Source extract:
────────

Why Is Crude Oil Surging Past $100 as Strait of Hormuz Blockade Enters Third Week?
Crude oil prices have dramatically surpassed the $100 per barrel mark, a stark indicator of the escalating global energy crisis fueled by the ongoing blockade of the Strait of Hormuz. This critical waterway, through which over a third of the world's crude oil trade passed in 2025, has been under a de facto closure for three weeks, representing the most substantial disruption to global oil commerce in recorded history. The ramifications are far-reaching, exposing the deep petro-dependency of global markets and prompting urgent discussions about energy security and alternative supply routes.
Market Context
The dramatic price ascent follows Iran's vow to continue its obstruction of the Strait of Hormuz amid military actions in the Middle East. Last week, WTI Crude Oil for April delivery saw gains of 2.75%, reaching $96.07 per barrel, with further upward momentum pushing prices well over $100. This escalation has intensified the pressure on global supply chains, with reports indicating that over 10 million barrels per day have been impacted by production cuts stemming from storage constraints. While February saw a temporary lull, underlying price trends were already on an upward trajectory, with the current events acting as a significant accelerant. The situation has also led to substantial increases in domestic fuel costs, with U.S. diesel prices exceeding $5 per gallon and gasoline averaging $3.68 per gallon.

────────

Goal: Decide whether each statement agrees with the oil-price article above, answering yes or no and quoting the exact words of the article that settle it. (a) The Strait of Hormuz has been effectively closed for three weeks. (b) February brought a sharp spike in oil prices. (c) U.S. gasoline prices averaged more than $5 per gallon.

────────

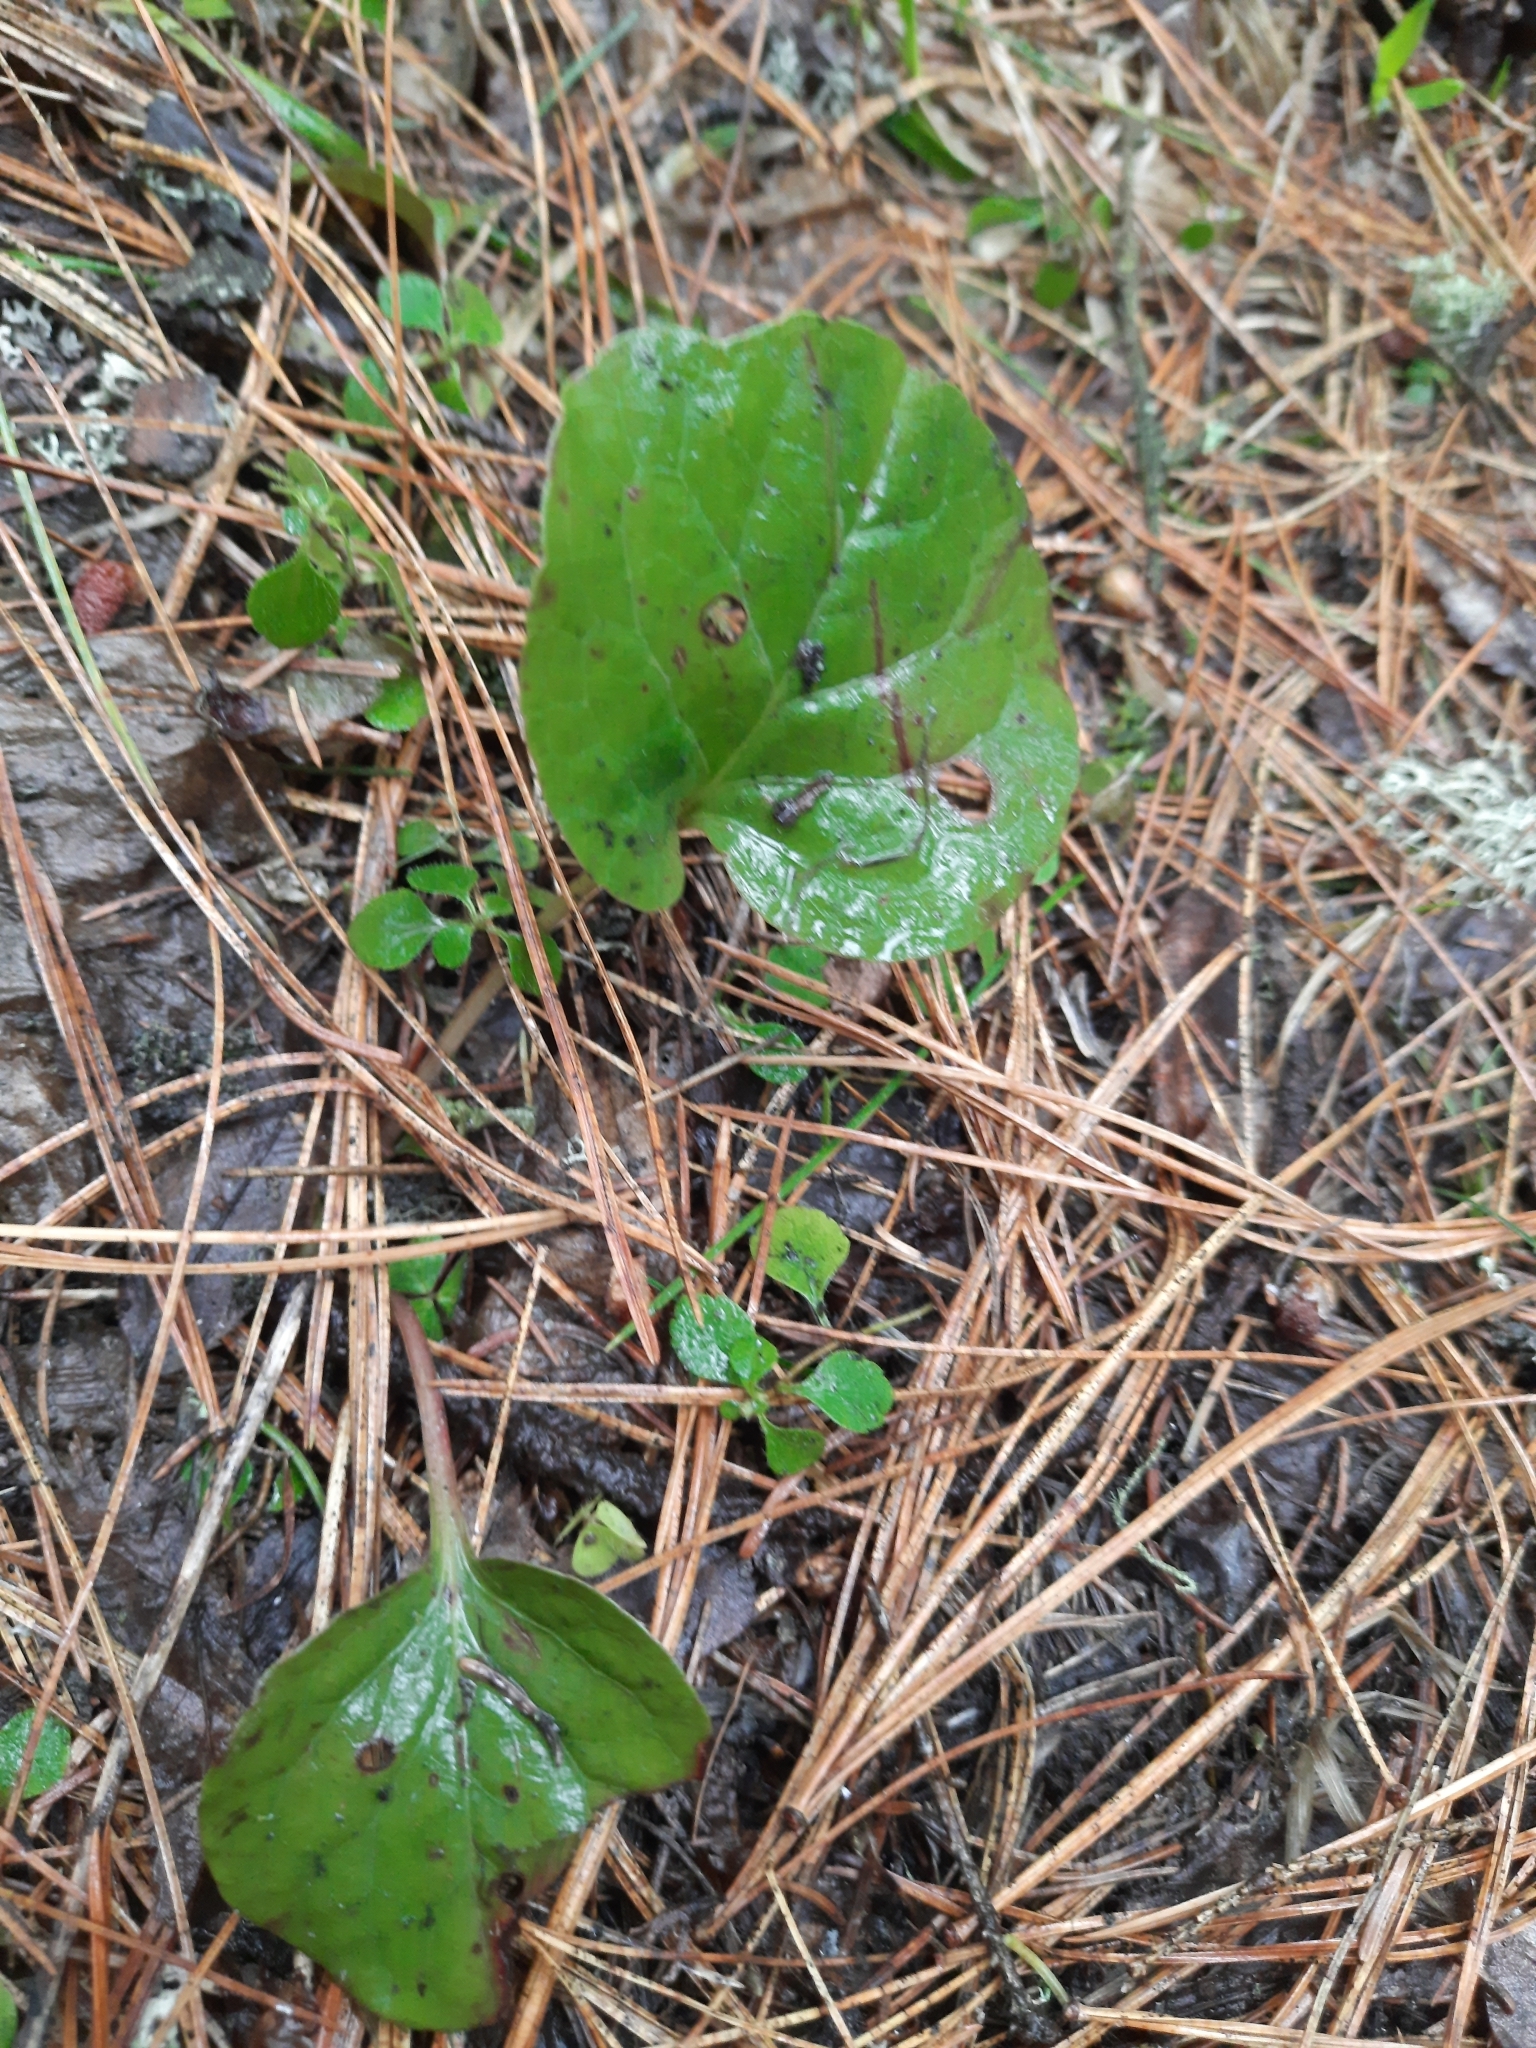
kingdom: Plantae
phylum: Tracheophyta
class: Magnoliopsida
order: Ericales
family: Ericaceae
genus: Pyrola
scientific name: Pyrola rotundifolia
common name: Round-leaved wintergreen
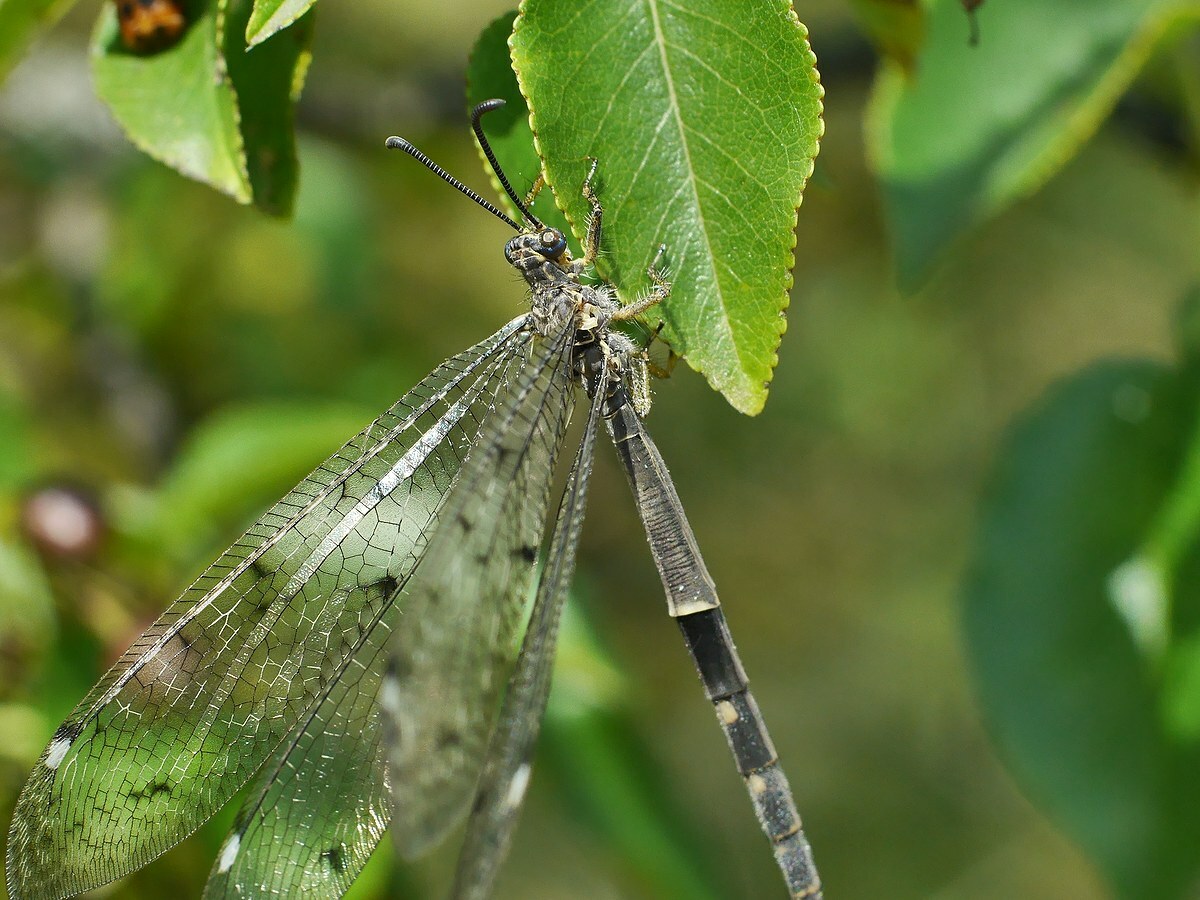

────────

Exercise answer:
(a) Yes: "has been under a de facto closure for three weeks"
(b) No: "February saw a temporary lull"
(c) No: "U.S. diesel prices exceeding $5 per gallon and gasoline averaging $3.68 per gallon"